Le roi dévot lave les pieds
En bonne protestante de son temps, elle craint les habiles manœuvres des catholiques jésuites – dont on rappelle qu’ils seront expulsés de Suisse en 1847 par un décret levé seulement en 1973. Elle n’aime rien tant que la nature, l’harmonie, le propre en ordre, mais elle donne de la grande ville protéiforme une description imagée, colorée, enchantée. Le désordre des mœurs choque particulièrement la bien-pensante,qui se récrie à l’évocation de turpitudes réelles ou fantasmées. Ses descriptions des rues marchandes, de la promenade mondaine, virevoltante et « inutile » de Longchamp ou encore de la cérémonie du Jeudi-Saint aux Tuileries, où le roi Charles X, confit en fausse dévotion, fait mine de laver les pieds de garçonnets figurant les apôtres, valent le détour, entre lucidité fulgurante et commérages empreints de physiognomonie. Toujours ambivalente, elle ne manque pas de préciser qu’il ne faut pas juger « en physionomiste » les personnages illustres qu’elle observe.
Écrire pour partager
Dans son introduction, le professeur Dave Lüthi apporte quantité d’informations et de précisions sur Herminie Chavannes, son entourage helvétique – son père notamment – les lieux historiques visités ainsi que l’élaboration du « Journal d’un voyage à Paris en 1827 », sous-titre de cet ouvrage intitulé C’est bien dans la Babylone moderne que je me rends seule. Il a transcrit, annoté et commenté ce manuscrit avec l’aide de Louis-Philippe L’Hoste, en soulignant les qualités d’écriture de ce texte élaboré dans l’intention d’être lu. Sa publication aujourd’hui vient élargir le public d’Herminie Chavannes au-delà du cercle de ses « lecteurs-amis » qu’elle n’hésite jamais à embarquer, même quand elle estime la description impossible par un trop-plein de réel.

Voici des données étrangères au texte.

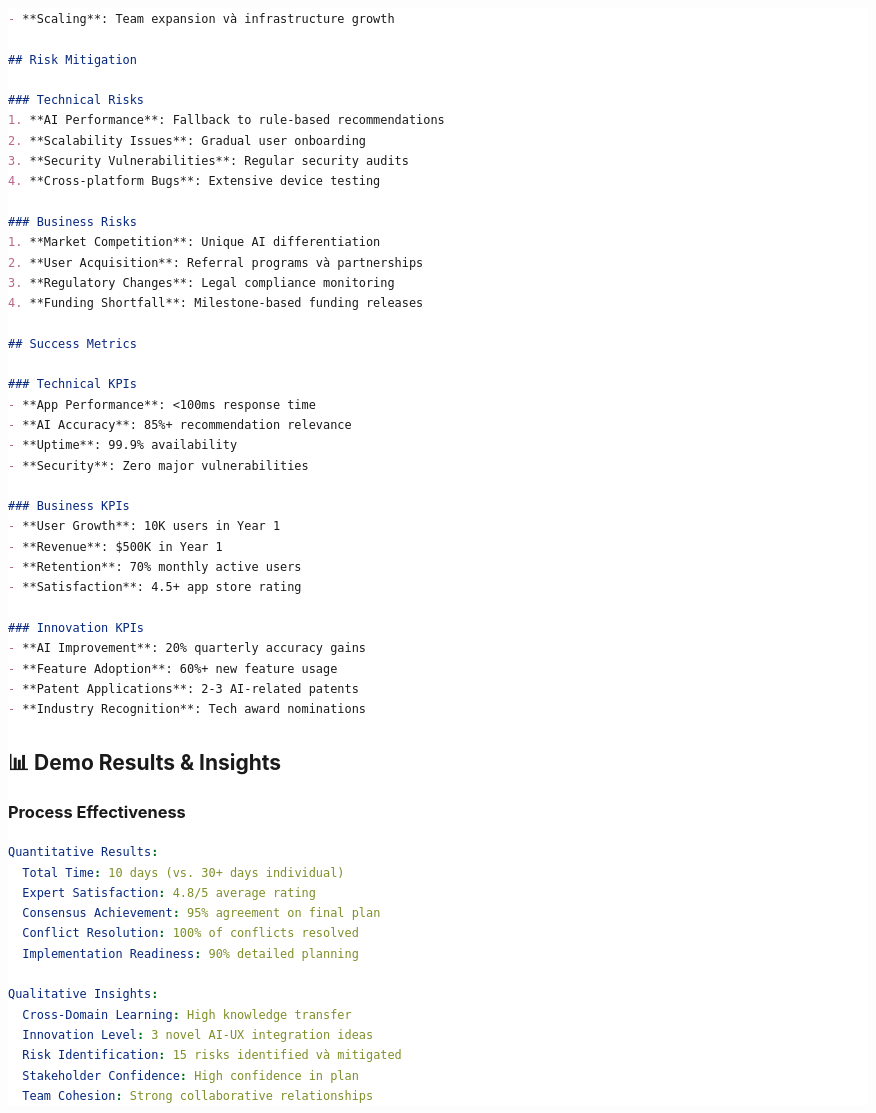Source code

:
 ```markdown
- **Scaling**: Team expansion và infrastructure growth

## Risk Mitigation

### Technical Risks
1. **AI Performance**: Fallback to rule-based recommendations
2. **Scalability Issues**: Gradual user onboarding
3. **Security Vulnerabilities**: Regular security audits
4. **Cross-platform Bugs**: Extensive device testing

### Business Risks
1. **Market Competition**: Unique AI differentiation
2. **User Acquisition**: Referral programs và partnerships
3. **Regulatory Changes**: Legal compliance monitoring
4. **Funding Shortfall**: Milestone-based funding releases

## Success Metrics

### Technical KPIs
- **App Performance**: <100ms response time
- **AI Accuracy**: 85%+ recommendation relevance
- **Uptime**: 99.9% availability
- **Security**: Zero major vulnerabilities

### Business KPIs
- **User Growth**: 10K users in Year 1
- **Revenue**: $500K in Year 1
- **Retention**: 70% monthly active users
- **Satisfaction**: 4.5+ app store rating

### Innovation KPIs
- **AI Improvement**: 20% quarterly accuracy gains
- **Feature Adoption**: 60%+ new feature usage
- **Patent Applications**: 2-3 AI-related patents
- **Industry Recognition**: Tech award nominations
```

## 📊 Demo Results & Insights

### Process Effectiveness
```yaml
Quantitative Results:
  Total Time: 10 days (vs. 30+ days individual)
  Expert Satisfaction: 4.8/5 average rating
  Consensus Achievement: 95% agreement on final plan
  Conflict Resolution: 100% of conflicts resolved
  Implementation Readiness: 90% detailed planning

Qualitative Insights:
  Cross-Domain Learning: High knowledge transfer
  Innovation Level: 3 novel AI-UX integration ideas
  Risk Identification: 15 risks identified và mitigated
  Stakeholder Confidence: High confidence in plan
  Team Cohesion: Strong collaborative relationships
```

C’est bien dans la Babylone moderne que je me rends seule, par Herminie Chavannes, Ethno-Doc, Éditions d’en bas, 2023.
Trois questions à Dave Lüthi
Comment ce manuscrit est-il parvenu jusqu’à vous ?
Par hasard, en fait. J’avais lu pour une autre étude le récit d’un voyage d’Herminie Chavannes réalisé à Berlin en 1833 (et publié en 1841). Aux Archives cantonales vaudoises, en faisant des recherches sur elle, je suis tombé sur ce manuscrit « parisien » oublié, petit carnet rouge dissimulé dans une enveloppe de papier non acide…
Quelles ont été vos premières impressions à la lecture de ce texte inconnu ?
D’une part, la vivacité de la langue et de l’esprit de l’autrice m’a plu ; elle donne un avis intéressant sur les choses qu’elle voit, elle décrit, raconte… c’est une bonne « tragédienne » du voyage, sans verser pour autant dans un pittoresque de pacotille. D’autre part, ce qu’elle décrit m’a intéressé : le patrimoine bâti, qui est mon terrain de recherche, est au centre de son récit. J’ai donc ressenti un double plaisir à la lire, ainsi qu’une immédiate curiosité.
Pourquoi ce titre emprunté à la deuxième ligne du texte d’Herminie, évoquant Paris comme une Babylone moderne ?
Herminie Chavannes le dit elle-même : c’est une provinciale (éclairée, ceci dit…) qui « monte » à Paris. Cette ville, comparée à Lausanne, est cosmopolite, certes, mais aussi entachée des vices du monde contemporain, du moins pour l’autrice. Une Babylone moderne donc, qui la confronte à ce statut de provinciale, mais peut-être aussi la conforte d’être bien à sa place, à Lausanne, avec son père, dans leur maison proche de la cathédrale.